119th race: Ellen Beatty talks about tackling state budget
Ellen Beatty, Democratic Milford alderman running for the 119th District state representative seat, has a list of ideas for generating revenue to tackle the state budget shortfall.
“Nobody’s asking me about this, and [the] budget is looming in our face,” Beatty said last week when she took a break from door-to-door campaigning to chat with a local reporter.
“That is one of the reasons I decided to run. We have a very large deficit,” Beatty said, adding, “I do not find that there is much discussion about solutions.”
She has a folder full of notes and numbers concerning state spending, and while she said politicians, including herself, don’t like to talk about taxes, she said the state has to pay its bills and provide services.

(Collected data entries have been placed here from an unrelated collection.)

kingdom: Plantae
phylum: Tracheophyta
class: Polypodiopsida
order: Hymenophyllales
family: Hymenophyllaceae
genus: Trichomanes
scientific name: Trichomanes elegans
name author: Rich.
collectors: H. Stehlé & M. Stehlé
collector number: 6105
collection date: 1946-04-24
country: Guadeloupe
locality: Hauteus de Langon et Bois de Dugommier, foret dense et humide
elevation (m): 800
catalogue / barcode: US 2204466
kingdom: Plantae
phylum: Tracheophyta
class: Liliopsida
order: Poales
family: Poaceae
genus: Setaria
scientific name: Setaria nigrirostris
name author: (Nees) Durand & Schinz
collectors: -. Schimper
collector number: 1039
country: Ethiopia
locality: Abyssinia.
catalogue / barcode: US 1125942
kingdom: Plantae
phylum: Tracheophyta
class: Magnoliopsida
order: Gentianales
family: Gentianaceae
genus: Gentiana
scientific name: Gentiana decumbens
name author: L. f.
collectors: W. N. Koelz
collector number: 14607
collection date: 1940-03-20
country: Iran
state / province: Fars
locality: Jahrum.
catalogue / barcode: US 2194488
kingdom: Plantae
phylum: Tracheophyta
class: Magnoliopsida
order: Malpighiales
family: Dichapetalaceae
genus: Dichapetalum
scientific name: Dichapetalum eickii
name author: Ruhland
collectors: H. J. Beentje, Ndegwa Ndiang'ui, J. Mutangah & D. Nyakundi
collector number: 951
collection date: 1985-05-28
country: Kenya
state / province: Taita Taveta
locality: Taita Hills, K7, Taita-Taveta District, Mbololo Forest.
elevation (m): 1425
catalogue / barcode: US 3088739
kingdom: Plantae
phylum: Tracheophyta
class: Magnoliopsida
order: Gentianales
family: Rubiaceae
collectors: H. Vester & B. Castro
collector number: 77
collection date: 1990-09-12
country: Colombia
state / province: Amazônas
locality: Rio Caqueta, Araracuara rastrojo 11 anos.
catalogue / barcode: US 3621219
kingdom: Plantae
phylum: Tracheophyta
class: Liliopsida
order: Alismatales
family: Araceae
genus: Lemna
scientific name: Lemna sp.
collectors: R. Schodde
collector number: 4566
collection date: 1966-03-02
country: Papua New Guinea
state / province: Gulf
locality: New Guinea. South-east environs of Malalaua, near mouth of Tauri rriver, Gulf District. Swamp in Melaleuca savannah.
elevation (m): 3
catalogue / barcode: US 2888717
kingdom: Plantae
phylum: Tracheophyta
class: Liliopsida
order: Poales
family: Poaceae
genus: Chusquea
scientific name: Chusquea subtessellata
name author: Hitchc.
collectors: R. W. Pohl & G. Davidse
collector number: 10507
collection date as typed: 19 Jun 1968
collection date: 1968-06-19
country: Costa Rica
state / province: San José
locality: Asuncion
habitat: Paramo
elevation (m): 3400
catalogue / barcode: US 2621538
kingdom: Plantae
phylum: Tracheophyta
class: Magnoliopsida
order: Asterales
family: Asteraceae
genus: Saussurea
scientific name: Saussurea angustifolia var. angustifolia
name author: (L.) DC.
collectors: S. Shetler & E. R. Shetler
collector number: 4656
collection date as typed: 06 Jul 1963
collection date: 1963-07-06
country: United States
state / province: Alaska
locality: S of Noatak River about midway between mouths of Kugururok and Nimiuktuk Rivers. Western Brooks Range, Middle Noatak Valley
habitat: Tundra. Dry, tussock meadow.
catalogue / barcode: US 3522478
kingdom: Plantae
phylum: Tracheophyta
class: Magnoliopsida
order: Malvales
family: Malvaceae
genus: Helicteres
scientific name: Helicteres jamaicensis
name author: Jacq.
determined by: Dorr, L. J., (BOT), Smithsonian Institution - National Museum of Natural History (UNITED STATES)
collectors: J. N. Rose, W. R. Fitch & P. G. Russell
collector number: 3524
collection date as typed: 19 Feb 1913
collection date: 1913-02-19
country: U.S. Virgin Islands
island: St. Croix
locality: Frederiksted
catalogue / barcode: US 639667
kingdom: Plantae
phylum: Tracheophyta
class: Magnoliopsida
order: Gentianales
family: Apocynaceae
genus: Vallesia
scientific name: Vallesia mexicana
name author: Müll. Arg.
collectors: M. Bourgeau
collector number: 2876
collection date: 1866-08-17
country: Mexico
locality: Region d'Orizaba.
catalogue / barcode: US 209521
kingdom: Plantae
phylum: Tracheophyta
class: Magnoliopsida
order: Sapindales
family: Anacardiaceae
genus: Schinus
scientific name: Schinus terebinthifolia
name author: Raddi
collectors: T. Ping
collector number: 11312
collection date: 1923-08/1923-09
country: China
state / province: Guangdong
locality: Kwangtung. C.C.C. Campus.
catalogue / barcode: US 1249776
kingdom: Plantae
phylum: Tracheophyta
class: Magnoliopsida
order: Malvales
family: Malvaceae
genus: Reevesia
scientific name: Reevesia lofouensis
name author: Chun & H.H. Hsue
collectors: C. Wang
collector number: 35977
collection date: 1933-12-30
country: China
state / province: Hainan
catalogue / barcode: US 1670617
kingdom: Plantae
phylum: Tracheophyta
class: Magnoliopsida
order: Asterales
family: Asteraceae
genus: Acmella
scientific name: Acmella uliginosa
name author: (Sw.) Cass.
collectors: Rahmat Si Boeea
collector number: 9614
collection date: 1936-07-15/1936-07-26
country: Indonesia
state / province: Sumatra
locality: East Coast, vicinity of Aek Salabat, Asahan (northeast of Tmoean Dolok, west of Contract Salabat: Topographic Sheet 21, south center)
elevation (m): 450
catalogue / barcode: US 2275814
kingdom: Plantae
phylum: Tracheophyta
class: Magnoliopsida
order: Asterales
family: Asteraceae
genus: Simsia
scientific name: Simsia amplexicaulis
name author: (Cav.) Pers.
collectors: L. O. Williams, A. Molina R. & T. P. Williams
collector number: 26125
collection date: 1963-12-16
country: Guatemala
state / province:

One reason she’d like to be state representative is because she’d like to problem-solve and find solutions, as she did when she was associate vice president of academic affairs at Southern Connecticut State University and oversaw a multi-million dollar budget.
She says it took strategic planning when she worked for Southern, and, for example, introduced computers in the 1990s. “Bringing IT into instruction in the 1990s, we didn’t have IT,” Beatty said. “There wasn’t $3 million to do it. We had to move money around.”
She said if the school used the mentality she sees in state government — that there isn’t money to pay for progress — the schools would have stayed status quo.
“If you use that frame of mind that’s [being touted by the opposition], we wouldn’t have new programs. The university, in 2010, when I retired would have been the same as in 1980.”
At the state level, she said, “I don’t think there’s any strategic planning going on.”
Beatty said she doesn’t support tolls or a $10 million toll study. Rather than tolls she’d like to look at other ideas for paying the state transportation bill, such as user fees for truckers based on weight or various formulas. “There could be a way of using formulas and catching some of the revenue from the out-of-state truckers, commerce,” she said. “I don’t think the legislators examined the whole issue of funding transportation.”
She says the Education Cost Sharing (ECS) fund has been underfunded for years as has the state pension fund. She thinks the state has an obligation to fund both and suggested that 10% of lottery funds might be directed to the ECS.
Beatty said she doesn’t see big areas at the state level to make cuts, though she did talk about a spending area she thinks needs oversight, which could result in savings. She said the state spends $10 billion a year on purchases, and competitive bidding is not required on most of those.
“Seventy-three percent of current contracts are listed as noncompetitive, and this was a report by the State Contracting Standards Board,” Beatty said. She said the state’s chief procurement job has been vacant 18 months and she thinks the post is needed to oversee purchases: Studies, she said, suggest that competitive bidding could save the state $170 million to $250 million a year.
Beatty has more ideas for generating revenue, such as a low wage employer fee for big corporations that pay less than $15 an hour, which she said could generate $300 million and compensate the state for government subsidies that low wage earners wind up needing. “The cost of low wage employment subsidized by state-funded programs has been well-documented,” Beatty said, listing food stamps as one example of a subsidy.
She also talks about expanding the sales tax to include various services, like financial and legal services, with the goal of lowering the tax on various goods that families use most.
She said the state could generate another $217 million by increasing taxes for the state’s top 5% wealthiest people.
She also wants to examine the unearned income tax rate, which she said is lower than that on earned income. “There’s room to grow there,” Beatty said, adding that “the tax burden is not equally shared.”
The Commission on Fiscal Stability and Economic Growth recommends $475 million in additional corporate taxes, Beatty said. She acknowledges that big companies like GE have left the state, but she doesn’t think there is a mass exodus and she doesn’t think state taxes are driving companies away. Rather, she thinks there are complex issues that drive companies to a different state, including changing desires of today’s generation.
“Connecticut has a ways to go to be attractive to the young professional," she said.
She wants the state to end the carried interest loophole, which, according to Investopedia, has “essentially given a tax break to some of the wealthiest U.S. citizens — exacerbating the growing income inequality — for years.” Beatty said closing that loophole, as other states are considering, could generate $545 million each year for the state.
Beatty got into politics in 2015, when she was elected alderman, because she found retirement left her wanting to do more. “I really wanted to change things,” she said. After one term, she realized she wanted to expand beyond the local level: she wanted to do even more.
Her top issues are health care, education, jobs and the economy, infrastructure and the environment. Especially in light of a climate change report released by the United Nations recently, she thinks climate change education should be mandated in public schools.
“The UN just came out and said the climate problem is much worse than we thought,” Beatty said. “It’s much more immediate. It’s much more in the forefront and we have to take action.”